我尝试了一些解决方案,最终基于@alexis提出的解决方案构建了一个新的解决方案。这里的解决方案不起作用,因为我提供的链接中的文件具有以下列名(请注意,“ review_body”既不在列表的开头也不在列表的开头):
['marketplace', 'customer_id', 'review_id', 'product_id', 'product_parent', 'product_title', 'product_category', 'star_rating', 'helpful_votes', 'total_votes', 'vine', 'verified_purchase', 'review_headline', 'review_body', 'review_date']
我对变量名的相似性表示歉意。例如,有一个stopCol
和stopCols
。我知道...形式很糟糕。
# declare dictionary to contain columns from left-to-right search
forwCols = {}
# declare dictionary to contain "review_body" column
stopCols = {}
# declare dictionary to contain columns from right-to-left search
revrCols = {}
with open(filstr,'r') as TSVfile:
lines = TSVfile.readlines()
# The header should have the maximum num of cols
numCols = len(lines[0].split())
# Find which column index corresponds to 'review body' col
stopCol = lines[0].split().index('review_body')
colNames = lines[0].split()
for lineInt in range(1,len(lines)):
# populate dict with cols until the column with tabs
forwCols[lineInt] = lines[lineInt].\
split('\t',maxsplit=14)[:stopCol]
# reverse list
revrCols[lineInt] = lines[lineInt].rsplit('\t',maxsplit=2)[2:]
forwLine = '\t'.join(forwCols[lineInt])
revrLine = '\t'.join(revrCols[lineInt])
# this next line removes the contents of the line that exists in
# the dicts that are created already
stopCols[lineInt] = \
lines[lineInt].replace(forwLine,'').replace(revrLine,'')
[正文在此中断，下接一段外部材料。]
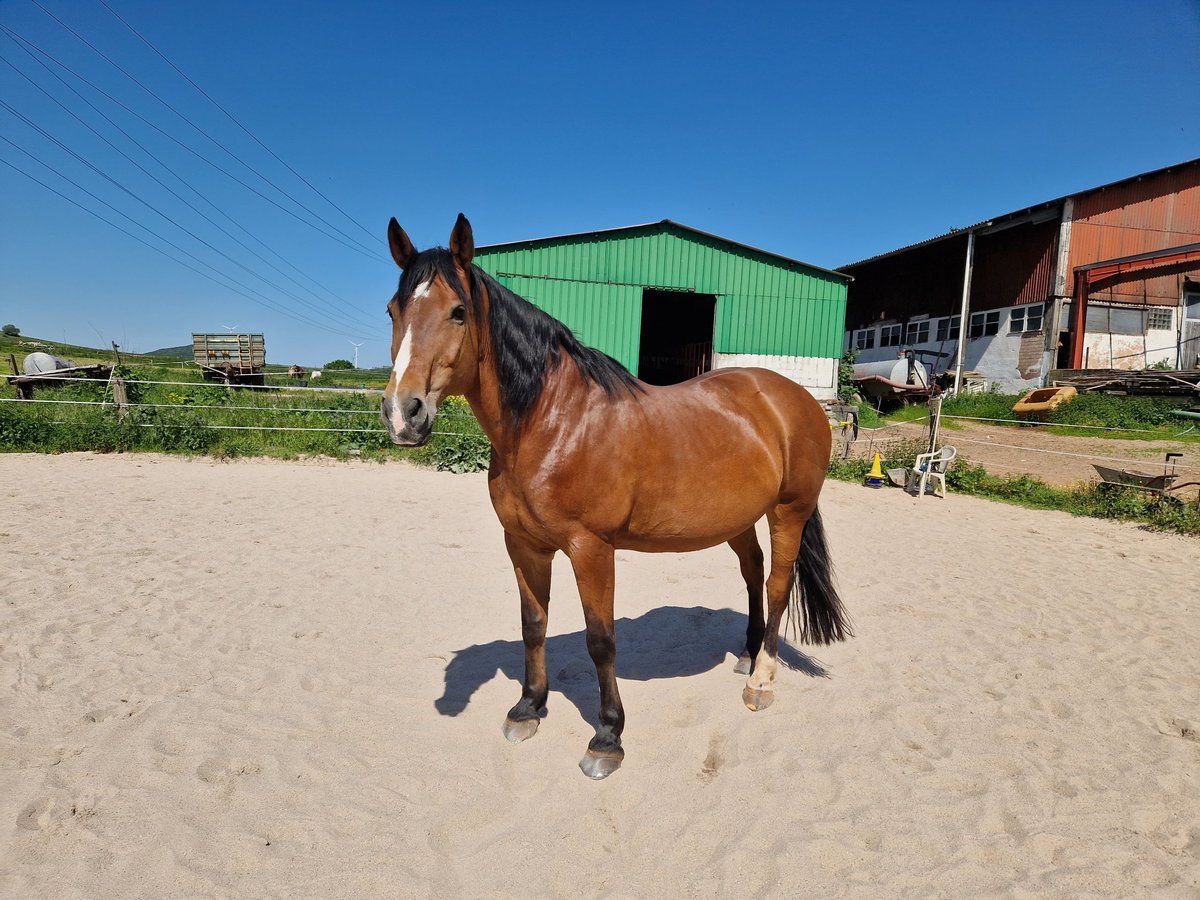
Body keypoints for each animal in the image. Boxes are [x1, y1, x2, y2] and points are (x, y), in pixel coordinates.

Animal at [379, 214, 849, 777]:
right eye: (393, 310)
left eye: (457, 311)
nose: (403, 413)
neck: (552, 421)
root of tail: (796, 397)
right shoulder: (524, 546)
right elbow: (533, 625)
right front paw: (528, 708)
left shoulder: (592, 550)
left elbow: (600, 641)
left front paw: (607, 736)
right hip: (737, 519)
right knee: (753, 573)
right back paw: (747, 655)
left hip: (788, 512)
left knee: (778, 585)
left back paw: (762, 680)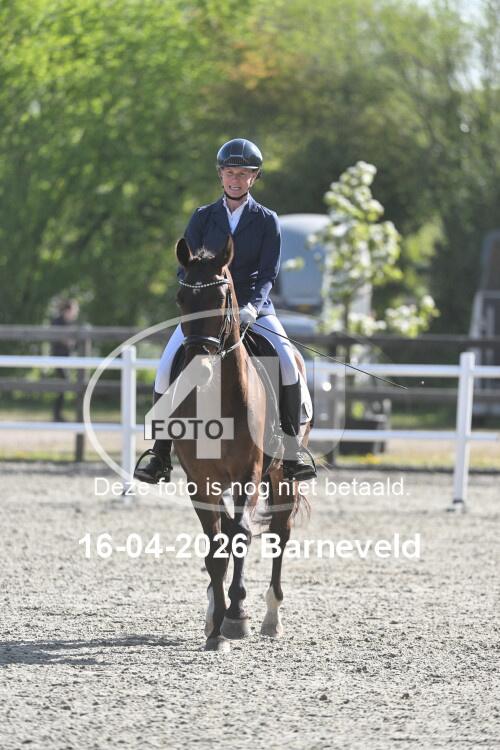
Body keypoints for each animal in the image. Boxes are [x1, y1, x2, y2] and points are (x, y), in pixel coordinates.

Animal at [168, 234, 311, 651]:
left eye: (221, 297)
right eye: (182, 299)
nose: (198, 367)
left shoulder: (250, 472)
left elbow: (243, 537)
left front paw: (234, 616)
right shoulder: (200, 479)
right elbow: (216, 546)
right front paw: (216, 627)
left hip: (281, 477)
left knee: (279, 533)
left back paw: (269, 616)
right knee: (229, 532)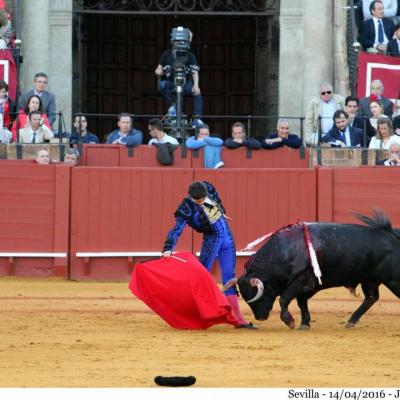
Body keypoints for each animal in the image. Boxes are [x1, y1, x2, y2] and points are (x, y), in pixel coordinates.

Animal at [223, 211, 400, 330]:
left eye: (257, 294)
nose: (260, 317)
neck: (287, 251)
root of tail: (393, 235)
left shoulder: (303, 282)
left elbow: (284, 299)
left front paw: (290, 321)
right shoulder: (307, 286)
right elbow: (301, 303)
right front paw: (304, 323)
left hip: (393, 279)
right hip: (370, 280)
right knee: (371, 298)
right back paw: (351, 321)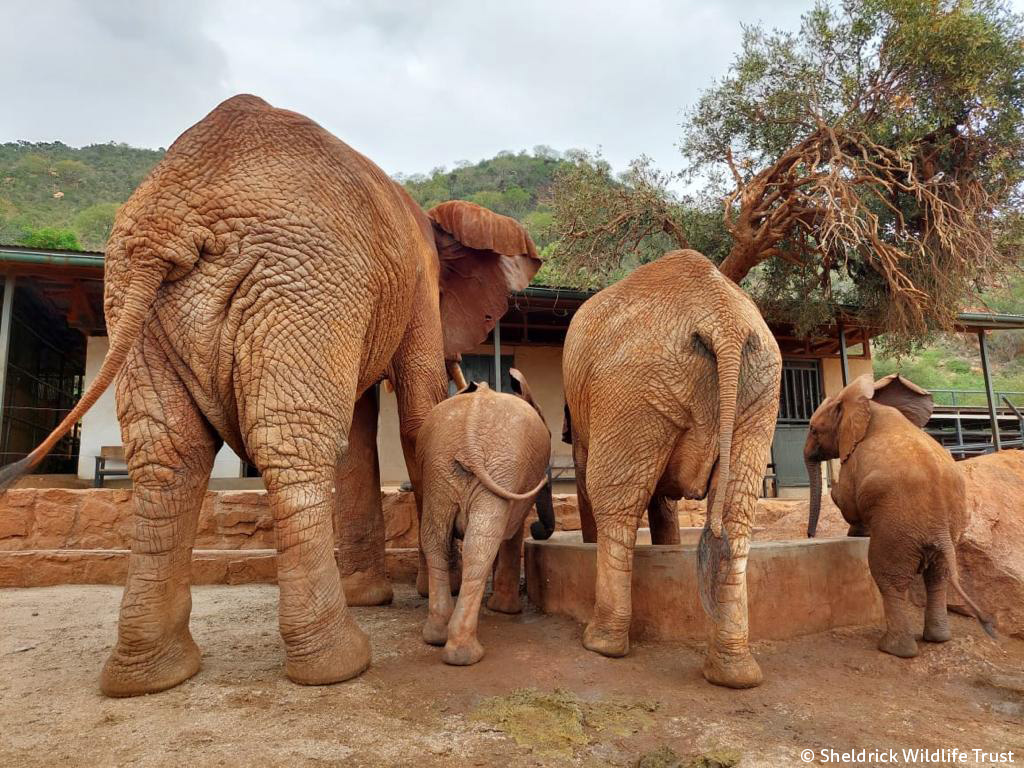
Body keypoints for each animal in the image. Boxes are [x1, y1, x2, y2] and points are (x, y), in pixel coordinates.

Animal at [418, 369, 554, 665]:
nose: (539, 529)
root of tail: (470, 425)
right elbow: (512, 534)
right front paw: (506, 611)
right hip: (497, 465)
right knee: (480, 546)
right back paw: (465, 654)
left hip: (440, 468)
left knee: (436, 540)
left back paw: (437, 636)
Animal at [561, 249, 781, 689]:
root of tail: (725, 323)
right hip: (754, 387)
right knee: (736, 513)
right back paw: (735, 675)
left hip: (633, 386)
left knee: (615, 502)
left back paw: (601, 645)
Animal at [805, 373, 996, 657]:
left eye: (814, 429)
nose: (809, 535)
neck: (868, 405)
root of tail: (940, 529)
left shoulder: (855, 459)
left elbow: (848, 500)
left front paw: (854, 528)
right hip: (945, 531)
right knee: (937, 578)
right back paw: (937, 638)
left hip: (897, 532)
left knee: (888, 578)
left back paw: (894, 649)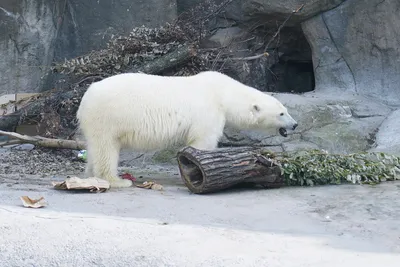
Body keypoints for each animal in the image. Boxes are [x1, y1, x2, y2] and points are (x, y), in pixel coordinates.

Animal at [76, 71, 298, 188]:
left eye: (286, 110)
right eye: (281, 113)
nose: (294, 124)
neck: (224, 93)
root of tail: (85, 98)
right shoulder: (209, 111)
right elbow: (203, 140)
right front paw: (200, 169)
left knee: (95, 147)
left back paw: (91, 175)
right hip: (108, 117)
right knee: (106, 148)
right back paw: (117, 180)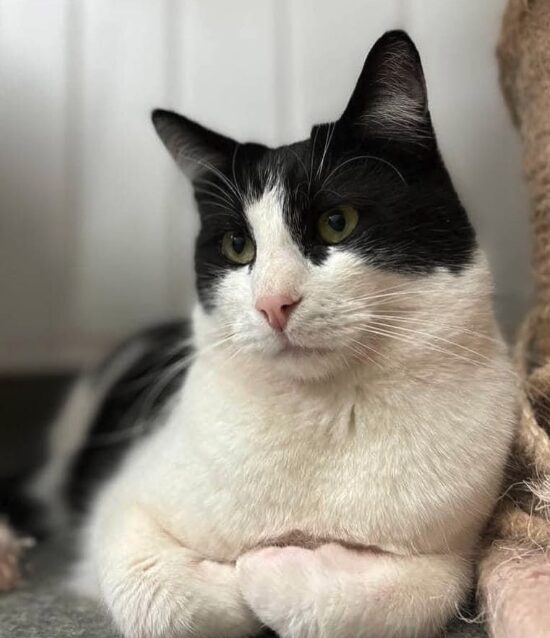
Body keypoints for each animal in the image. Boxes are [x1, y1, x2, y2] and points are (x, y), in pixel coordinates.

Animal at [10, 28, 520, 638]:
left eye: (337, 223)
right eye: (238, 246)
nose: (274, 303)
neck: (324, 415)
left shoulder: (452, 550)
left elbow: (412, 594)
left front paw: (273, 567)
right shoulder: (123, 503)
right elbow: (155, 597)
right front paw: (237, 579)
# Create three DFs using the three dicts just created
revDF = pd.DataFrame.from_dict(forwCols,orient='index',\
columns=colNames[:stopCol])
dateDF = pd.DataFrame.from_dict(revrCols,orient='index',columns=['review_date'])
revbodyDF = pd.DataFrame.from_dict(stopCols,orient='index',\
columns=['review_body'])
# join the three DFs together on indices
combineDF1 = revbodyDF.merge(right=dateDF,how='outer',left_index=True,\
right_index=True)
combineDF = revDF.merge(right=combineDF1,how='outer',\
left_index=True,right_index=True)
上面的解决方案是一种蛮力方法,但这是我可以看到的唯一方法,它可以在包含制表符的列不是第一列或最后一列的情况下使用。